本來最開始蕭宇琛進來的時候他除了意外並沒有意識到什麽,直到蕭宇琛的目光來回流連。

陸暮低頭看了眼盤著的大大小小的傷痕,他向來覺得一身皮囊無足輕重,此刻卻覺得有些難為情。

好不容易蕭宇琛轉過身,陸暮本想趁著這個時間飛快穿好衣服,站起來就猝不及防對上蕭宇琛的視線。

蕭宇琛看著陸暮怔楞過後半側過身拿架子上的毛巾擦水,邊擦邊有點漫不經心的問:“怎麽了?”

黑色的頭發因為這轉身的動作起了一個微小的弧度,下一秒搭在了那精瘦的腰上,向下是飽滿的弧度以及筆直的腿。

蕭宇琛覺得自己可能要像話本裏寫的登徒子般流鼻血了。

可他又覺得自己不配。

他還記得陸暮站起來的那瞬間,水珠飛濺,折射著光更顯出身體流暢的線條。

背後是畫著水墨畫的屏風,桃花眼裏坦坦蕩蕩好像他不是赤著身子,而是華衣加身。

不配個鬼!

在陸暮聲音響起來的瞬間蕭宇琛想,這天下除了我還能有誰配!

“我擔心他們給你弄的冷水,過來看看。”

蕭宇琛說著邊上前兩步,神色極為自然的在陸暮腰上摸了一把,力道有點重,陸暮甚至微微晃了晃。

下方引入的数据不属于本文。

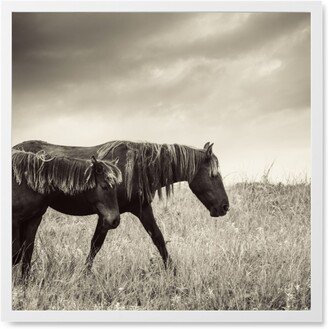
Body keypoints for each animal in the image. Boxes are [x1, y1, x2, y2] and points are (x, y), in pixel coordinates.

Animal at [12, 140, 228, 270]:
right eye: (214, 176)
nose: (225, 207)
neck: (135, 168)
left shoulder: (142, 209)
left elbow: (158, 239)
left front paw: (172, 271)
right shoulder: (106, 215)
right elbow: (95, 245)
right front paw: (84, 274)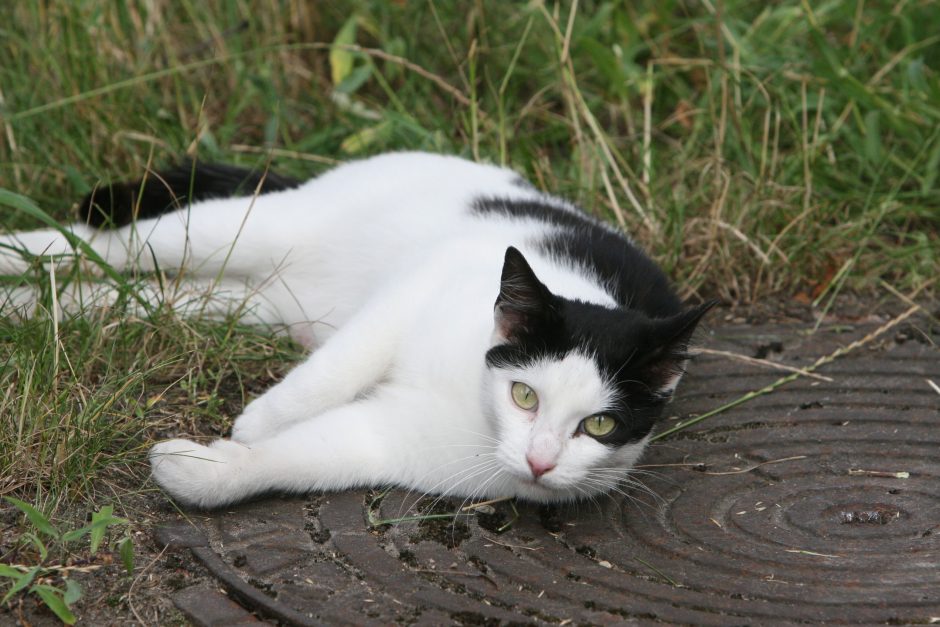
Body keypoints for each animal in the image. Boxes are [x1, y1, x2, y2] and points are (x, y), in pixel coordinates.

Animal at [0, 153, 712, 510]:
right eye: (525, 394)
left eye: (600, 425)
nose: (540, 461)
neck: (473, 401)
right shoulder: (411, 291)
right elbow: (334, 371)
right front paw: (255, 423)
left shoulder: (386, 439)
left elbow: (296, 459)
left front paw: (205, 469)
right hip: (246, 231)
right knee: (100, 243)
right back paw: (17, 255)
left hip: (242, 300)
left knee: (130, 293)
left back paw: (29, 308)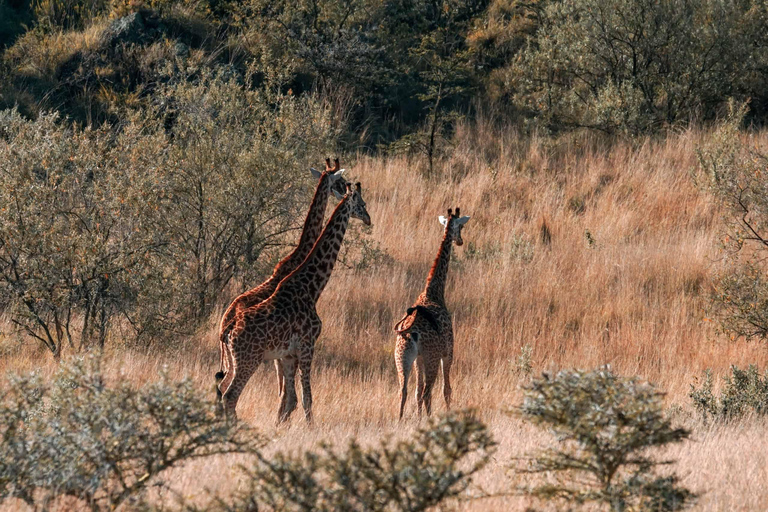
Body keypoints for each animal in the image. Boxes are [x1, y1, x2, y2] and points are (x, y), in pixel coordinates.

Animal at [219, 182, 372, 422]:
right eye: (362, 204)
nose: (368, 219)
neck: (311, 287)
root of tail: (227, 329)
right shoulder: (308, 345)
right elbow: (307, 398)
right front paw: (311, 427)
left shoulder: (289, 354)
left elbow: (291, 398)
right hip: (248, 360)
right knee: (230, 395)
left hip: (234, 361)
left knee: (222, 390)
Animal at [396, 208, 468, 420]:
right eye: (461, 227)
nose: (460, 241)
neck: (433, 291)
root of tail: (412, 333)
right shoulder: (448, 352)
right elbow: (446, 390)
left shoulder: (418, 359)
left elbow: (417, 391)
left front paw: (419, 417)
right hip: (432, 357)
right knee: (429, 391)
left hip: (403, 357)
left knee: (404, 390)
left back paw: (399, 420)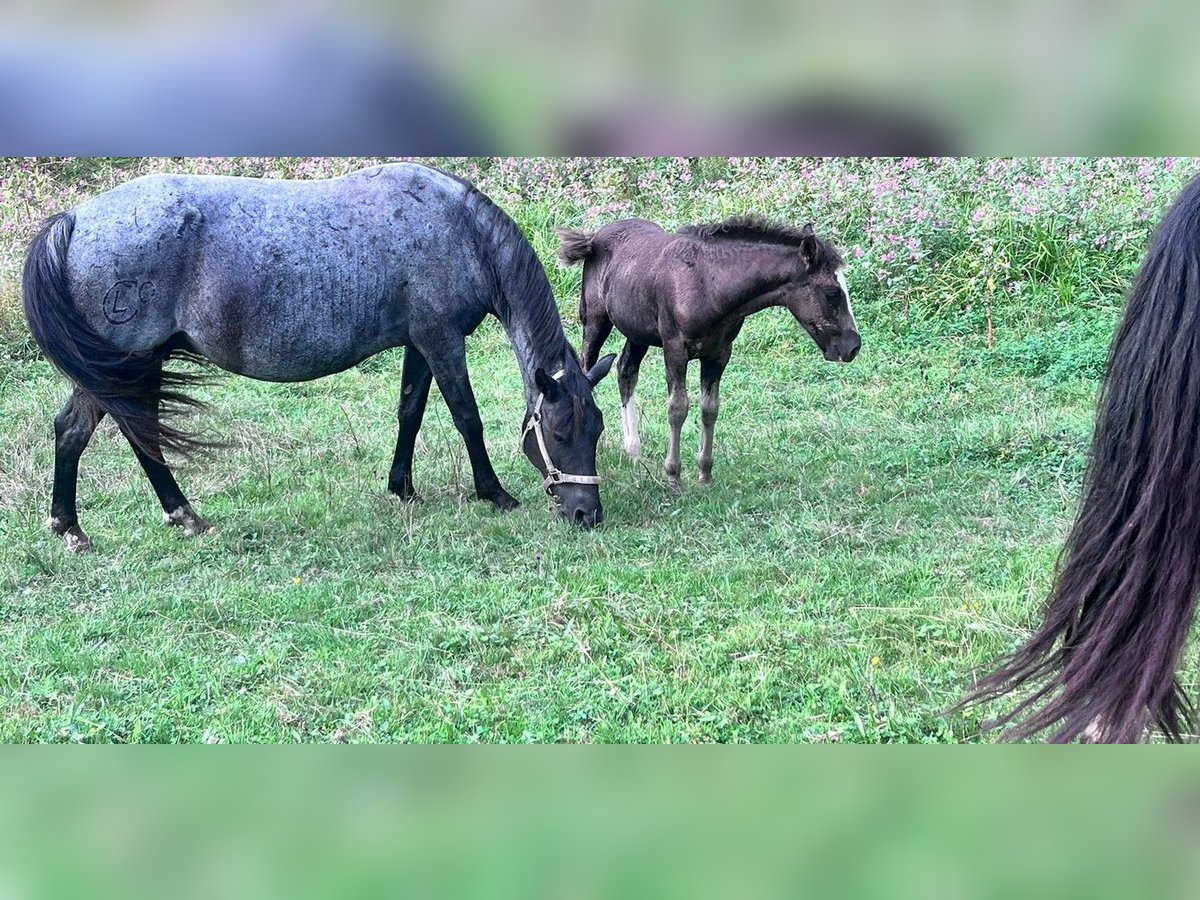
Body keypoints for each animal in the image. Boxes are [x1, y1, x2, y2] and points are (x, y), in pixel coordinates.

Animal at [23, 164, 614, 554]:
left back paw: (72, 526)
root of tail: (75, 218)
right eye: (560, 432)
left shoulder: (419, 343)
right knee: (128, 432)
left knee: (75, 430)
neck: (461, 231)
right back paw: (180, 516)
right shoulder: (441, 338)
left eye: (598, 429)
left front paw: (402, 488)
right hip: (130, 363)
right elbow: (467, 418)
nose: (586, 513)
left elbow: (410, 413)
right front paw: (494, 493)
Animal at [556, 217, 859, 487]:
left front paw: (705, 473)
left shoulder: (719, 354)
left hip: (637, 332)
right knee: (588, 366)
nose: (853, 346)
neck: (708, 285)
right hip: (595, 321)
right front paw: (673, 476)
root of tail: (595, 237)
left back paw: (633, 451)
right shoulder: (674, 349)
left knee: (626, 372)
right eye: (833, 293)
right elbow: (677, 408)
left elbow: (709, 409)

“怎麽,還不給摸啊?”蕭宇琛迎著陸暮的眼神理直氣壯,說著又撫了上去,還左右移走了兩下。

特麽的,這感覺真爽。

蕭宇琛心裏罵臟話,面上卻挑著眉像賭氣般,“我非要摸。”

一副不是我想摸,只是你不讓,為了證明我的尊嚴才非要上手。

陸暮突然笑了下,甚至笑出了聲,盡管只有低低的一個音節,蕭宇琛還是驚得手都忘了動。

眼睛微彎,剎那風華。

陸暮沒理會人又莫名其妙的楞住,從桶裏出來快速穿上衣服,直到他穿外衣時蕭宇琛才動了動。

蕭宇琛給人扣上腰帶,才握著人的手腕不輕不重的捏了幾下,“以後沒事多笑笑好不好?”